We took a brief reprieve from the hustle and bustle of the capital and took a day trip to Sonargaon-Panam City. In 1564, when East Bengal was under the independent Afghan ruler, Taj Khan Karrani, Isa Khan obtained an estate in the area and became a vassal of the Karrani rulers. By 1571, he had expanded his rule and was over the entire Bhati region, with Sonargaon as the capital. He stood up to the Mughal rulers and refused to let them take control of the region. He ruled the area until his death in 1599. Much later, during the British rule in the late 19th century, Panam City was established as a trading centre of cotton textiles. Today, the area is under the protection of the Department of Archeology of Bangladesh.
Sonargaon is also the last stop of the ancient Grand Trunk Road, which stretched 2,500km from there to Kabul, Afghanistan.
There is no beauty like the ancient, no song like the ones that waft through corridors of the past. We sat, in awe, and ate breakfast in the king’s house, tearing off pieces of bread to dip in spicy dal and vegetables, looking around in disbelief. Later we drank tea in the courtyard, surrounded by an ethereal beauty that words cannot describe. The breeze itself seemed alive with stories of bravery and we could feel the strength that still echoed in the empty crumbling rooms of the servant’s quarters.

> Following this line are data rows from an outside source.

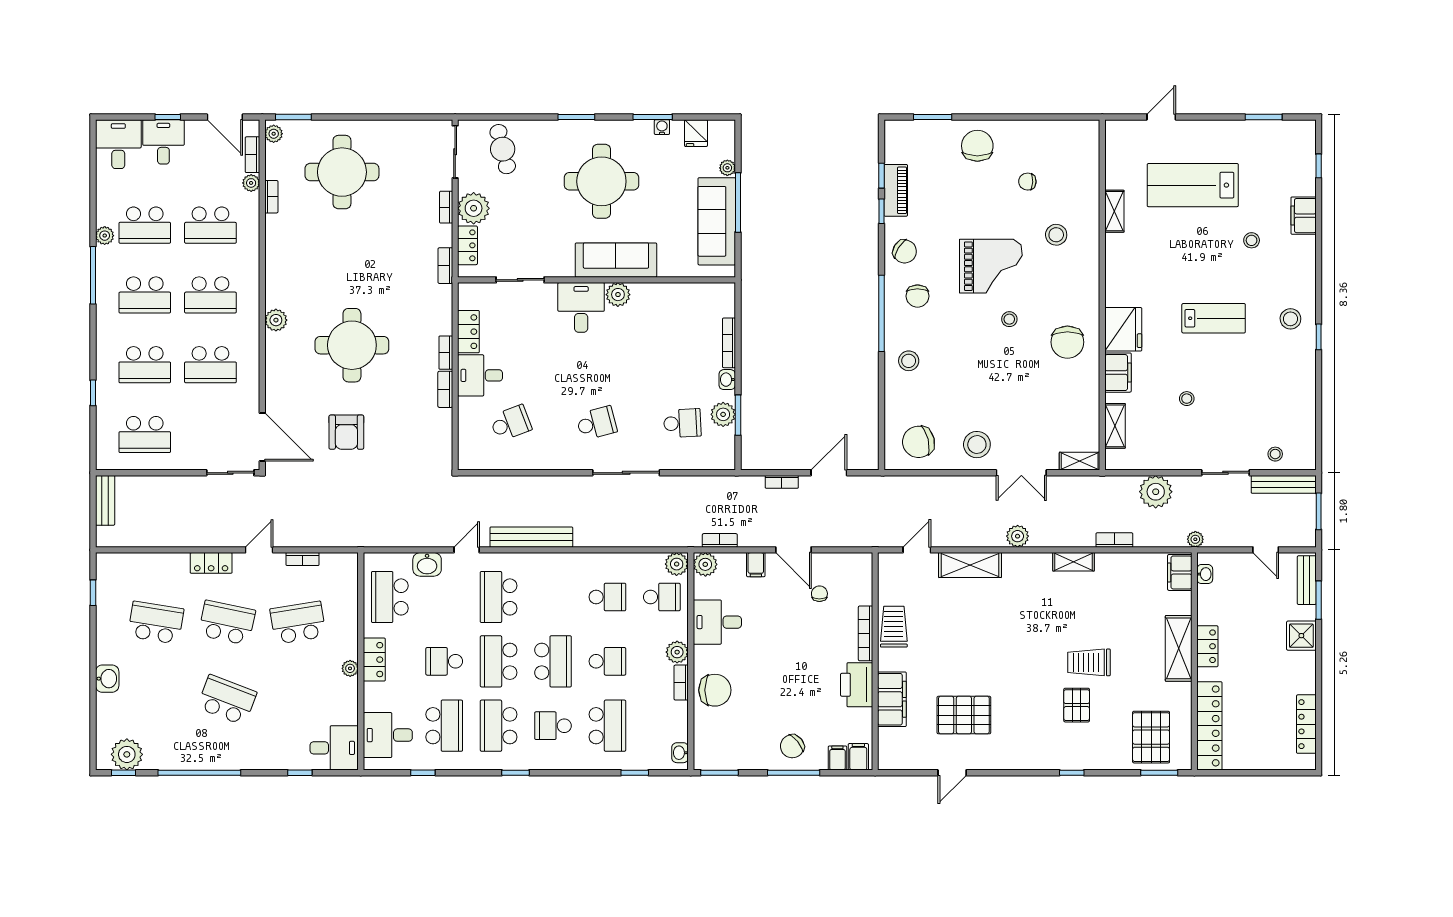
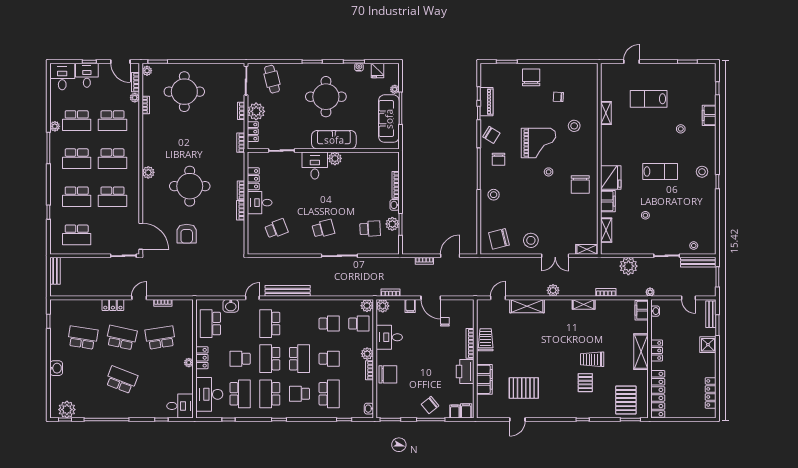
lab bench: (1193, 185) -> (649, 99), width x0.73, depth x0.72
desk: (388, 735) -> (209, 394), width x1.37

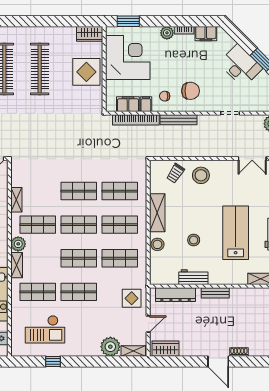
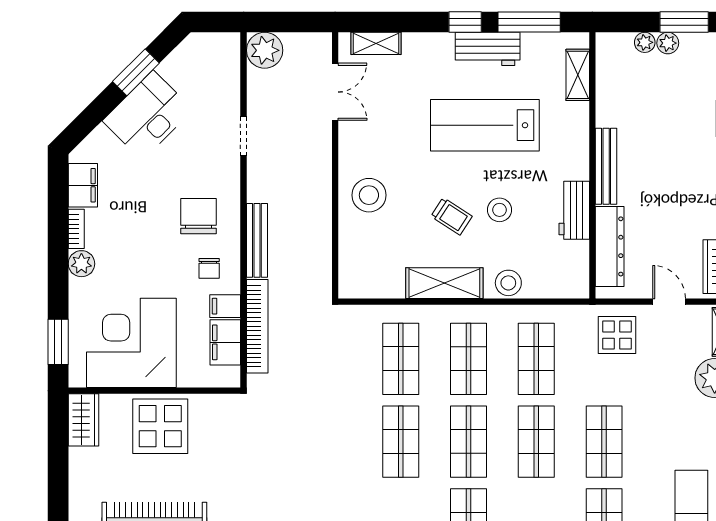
trolley: (175, 173) -> (452, 216), moved
bench: (215, 293) -> (606, 166), width x1.36

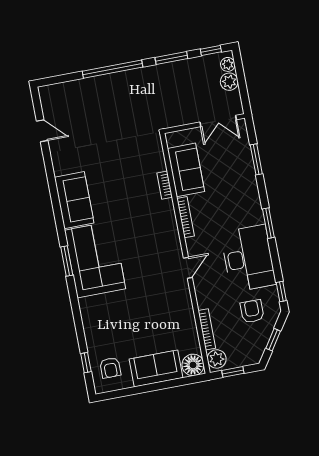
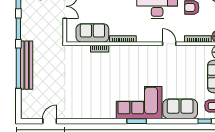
bench: (119, 81) -> (27, 65), added
sofa: (74, 200) -> (180, 109), moved
door: (188, 268) -> (169, 44), moved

We walked through Litchi and Mango groves, toured the old town, mouths gaping at the unspeakable beauty of ancient architecture. We toured the museum and posed for hundreds of pictures with crowds of students who were also visiting that day. Our guides for the day, Rayhan and Akik from Pebble, had to practically pull us away when it was time to leave. We headed back to Dhaka with a happy sigh, a bit more history tucked into our hearts.